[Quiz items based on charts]
________
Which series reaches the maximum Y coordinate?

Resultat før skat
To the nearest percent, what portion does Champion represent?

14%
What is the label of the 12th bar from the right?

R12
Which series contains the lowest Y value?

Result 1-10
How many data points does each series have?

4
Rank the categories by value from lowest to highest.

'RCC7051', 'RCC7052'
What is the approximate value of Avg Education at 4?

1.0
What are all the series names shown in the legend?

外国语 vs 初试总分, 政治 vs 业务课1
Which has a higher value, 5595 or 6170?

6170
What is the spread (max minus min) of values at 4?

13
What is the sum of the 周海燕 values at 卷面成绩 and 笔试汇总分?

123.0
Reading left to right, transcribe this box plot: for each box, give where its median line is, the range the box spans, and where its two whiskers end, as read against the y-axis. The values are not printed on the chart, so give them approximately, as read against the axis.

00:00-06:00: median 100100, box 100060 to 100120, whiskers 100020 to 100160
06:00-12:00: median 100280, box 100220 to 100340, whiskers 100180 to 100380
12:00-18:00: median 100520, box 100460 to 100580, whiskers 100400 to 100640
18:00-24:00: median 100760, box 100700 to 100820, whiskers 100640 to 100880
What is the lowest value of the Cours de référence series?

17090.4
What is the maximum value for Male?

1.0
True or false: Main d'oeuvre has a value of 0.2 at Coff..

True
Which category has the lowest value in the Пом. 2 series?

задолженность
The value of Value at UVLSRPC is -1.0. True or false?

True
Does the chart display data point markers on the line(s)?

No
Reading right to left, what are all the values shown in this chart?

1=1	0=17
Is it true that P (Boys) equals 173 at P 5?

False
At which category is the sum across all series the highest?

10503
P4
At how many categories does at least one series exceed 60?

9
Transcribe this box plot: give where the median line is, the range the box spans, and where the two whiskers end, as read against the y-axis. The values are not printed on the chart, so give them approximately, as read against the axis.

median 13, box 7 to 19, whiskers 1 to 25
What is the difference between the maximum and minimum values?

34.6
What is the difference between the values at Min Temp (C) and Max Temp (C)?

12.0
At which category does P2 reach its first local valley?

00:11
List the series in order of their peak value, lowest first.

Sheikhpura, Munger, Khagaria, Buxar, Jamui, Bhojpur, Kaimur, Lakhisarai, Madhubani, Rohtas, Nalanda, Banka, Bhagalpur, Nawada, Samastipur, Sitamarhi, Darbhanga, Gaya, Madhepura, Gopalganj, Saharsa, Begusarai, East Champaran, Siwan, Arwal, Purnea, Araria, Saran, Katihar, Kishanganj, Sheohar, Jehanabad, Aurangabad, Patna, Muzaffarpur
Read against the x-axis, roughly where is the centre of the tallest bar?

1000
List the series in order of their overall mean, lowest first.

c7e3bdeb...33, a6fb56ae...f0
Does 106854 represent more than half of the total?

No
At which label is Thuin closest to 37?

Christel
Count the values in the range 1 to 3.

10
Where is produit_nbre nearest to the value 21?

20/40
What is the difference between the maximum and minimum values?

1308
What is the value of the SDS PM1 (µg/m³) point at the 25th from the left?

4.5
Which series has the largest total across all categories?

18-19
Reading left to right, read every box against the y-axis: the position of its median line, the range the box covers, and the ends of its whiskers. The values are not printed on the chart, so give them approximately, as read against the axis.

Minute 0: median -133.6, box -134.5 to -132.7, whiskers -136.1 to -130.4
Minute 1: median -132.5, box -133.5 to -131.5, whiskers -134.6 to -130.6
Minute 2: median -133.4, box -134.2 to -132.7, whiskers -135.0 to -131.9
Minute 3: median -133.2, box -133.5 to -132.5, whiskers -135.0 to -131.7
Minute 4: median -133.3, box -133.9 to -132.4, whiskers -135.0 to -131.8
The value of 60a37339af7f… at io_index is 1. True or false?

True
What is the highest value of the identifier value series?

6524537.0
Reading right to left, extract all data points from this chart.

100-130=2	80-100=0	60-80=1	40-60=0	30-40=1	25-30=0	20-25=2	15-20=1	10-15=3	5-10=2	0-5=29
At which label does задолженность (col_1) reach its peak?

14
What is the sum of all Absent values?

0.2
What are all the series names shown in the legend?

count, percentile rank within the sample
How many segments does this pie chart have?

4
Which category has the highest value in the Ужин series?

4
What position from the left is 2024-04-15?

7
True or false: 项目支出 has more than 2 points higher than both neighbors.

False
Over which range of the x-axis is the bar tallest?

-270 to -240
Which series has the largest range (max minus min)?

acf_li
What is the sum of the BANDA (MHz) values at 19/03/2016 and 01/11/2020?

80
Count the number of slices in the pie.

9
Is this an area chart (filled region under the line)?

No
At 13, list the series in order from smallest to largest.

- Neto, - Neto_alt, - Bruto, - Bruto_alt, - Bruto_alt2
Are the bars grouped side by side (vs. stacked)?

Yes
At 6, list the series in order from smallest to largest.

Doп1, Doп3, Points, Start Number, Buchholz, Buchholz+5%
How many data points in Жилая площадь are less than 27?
________
Copy all of the data above word for word, keeping every line unchanged.

Which series reaches the maximum Y coordinate?

Resultat før skat
To the nearest percent, what portion does Champion represent?

14%
What is the label of the 12th bar from the right?

R12
Which series contains the lowest Y value?

Result 1-10
How many data points does each series have?

4
Rank the categories by value from lowest to highest.

'RCC7051', 'RCC7052'
What is the approximate value of Avg Education at 4?

1.0
What are all the series names shown in the legend?

外国语 vs 初试总分, 政治 vs 业务课1
Which has a higher value, 5595 or 6170?

6170
What is the spread (max minus min) of values at 4?

13
What is the sum of the 周海燕 values at 卷面成绩 and 笔试汇总分?

123.0
Reading left to right, transcribe this box plot: for each box, give where its median line is, the range the box spans, and where its two whiskers end, as read against the y-axis. The values are not printed on the chart, so give them approximately, as read against the axis.

00:00-06:00: median 100100, box 100060 to 100120, whiskers 100020 to 100160
06:00-12:00: median 100280, box 100220 to 100340, whiskers 100180 to 100380
12:00-18:00: median 100520, box 100460 to 100580, whiskers 100400 to 100640
18:00-24:00: median 100760, box 100700 to 100820, whiskers 100640 to 100880
What is the lowest value of the Cours de référence series?

17090.4
What is the maximum value for Male?

1.0
True or false: Main d'oeuvre has a value of 0.2 at Coff..

True
Which category has the lowest value in the Пом. 2 series?

задолженность
The value of Value at UVLSRPC is -1.0. True or false?

True
Does the chart display data point markers on the line(s)?

No
Reading right to left, what are all the values shown in this chart?

1=1	0=17
Is it true that P (Boys) equals 173 at P 5?

False
At which category is the sum across all series the highest?

10503
P4
At how many categories does at least one series exceed 60?

9
Transcribe this box plot: give where the median line is, the range the box spans, and where the two whiskers end, as read against the y-axis. The values are not printed on the chart, so give them approximately, as read against the axis.

median 13, box 7 to 19, whiskers 1 to 25
What is the difference between the maximum and minimum values?

34.6
What is the difference between the values at Min Temp (C) and Max Temp (C)?

12.0
At which category does P2 reach its first local valley?

00:11
List the series in order of their peak value, lowest first.

Sheikhpura, Munger, Khagaria, Buxar, Jamui, Bhojpur, Kaimur, Lakhisarai, Madhubani, Rohtas, Nalanda, Banka, Bhagalpur, Nawada, Samastipur, Sitamarhi, Darbhanga, Gaya, Madhepura, Gopalganj, Saharsa, Begusarai, East Champaran, Siwan, Arwal, Purnea, Araria, Saran, Katihar, Kishanganj, Sheohar, Jehanabad, Aurangabad, Patna, Muzaffarpur
Read against the x-axis, roughly where is the centre of the tallest bar?

1000
List the series in order of their overall mean, lowest first.

c7e3bdeb...33, a6fb56ae...f0
Does 106854 represent more than half of the total?

No
At which label is Thuin closest to 37?

Christel
Count the values in the range 1 to 3.

10
Where is produit_nbre nearest to the value 21?

20/40
What is the difference between the maximum and minimum values?

1308
What is the value of the SDS PM1 (µg/m³) point at the 25th from the left?

4.5
Which series has the largest total across all categories?

18-19
Reading left to right, read every box against the y-axis: the position of its median line, the range the box covers, and the ends of its whiskers. The values are not printed on the chart, so give them approximately, as read against the axis.

Minute 0: median -133.6, box -134.5 to -132.7, whiskers -136.1 to -130.4
Minute 1: median -132.5, box -133.5 to -131.5, whiskers -134.6 to -130.6
Minute 2: median -133.4, box -134.2 to -132.7, whiskers -135.0 to -131.9
Minute 3: median -133.2, box -133.5 to -132.5, whiskers -135.0 to -131.7
Minute 4: median -133.3, box -133.9 to -132.4, whiskers -135.0 to -131.8
The value of 60a37339af7f… at io_index is 1. True or false?

True
What is the highest value of the identifier value series?

6524537.0
Reading right to left, extract all data points from this chart.

100-130=2	80-100=0	60-80=1	40-60=0	30-40=1	25-30=0	20-25=2	15-20=1	10-15=3	5-10=2	0-5=29
At which label does задолженность (col_1) reach its peak?

14
What is the sum of all Absent values?

0.2
What are all the series names shown in the legend?

count, percentile rank within the sample
How many segments does this pie chart have?

4
Which category has the highest value in the Ужин series?

4
What position from the left is 2024-04-15?

7
True or false: 项目支出 has more than 2 points higher than both neighbors.

False
Over which range of the x-axis is the bar tallest?

-270 to -240
Which series has the largest range (max minus min)?

acf_li
What is the sum of the BANDA (MHz) values at 19/03/2016 and 01/11/2020?

80
Count the number of slices in the pie.

9
Is this an area chart (filled region under the line)?

No
At 13, list the series in order from smallest to largest.

- Neto, - Neto_alt, - Bruto, - Bruto_alt, - Bruto_alt2
Are the bars grouped side by side (vs. stacked)?

Yes
At 6, list the series in order from smallest to largest.

Doп1, Doп3, Points, Start Number, Buchholz, Buchholz+5%
How many data points in Жилая площадь are less than 27?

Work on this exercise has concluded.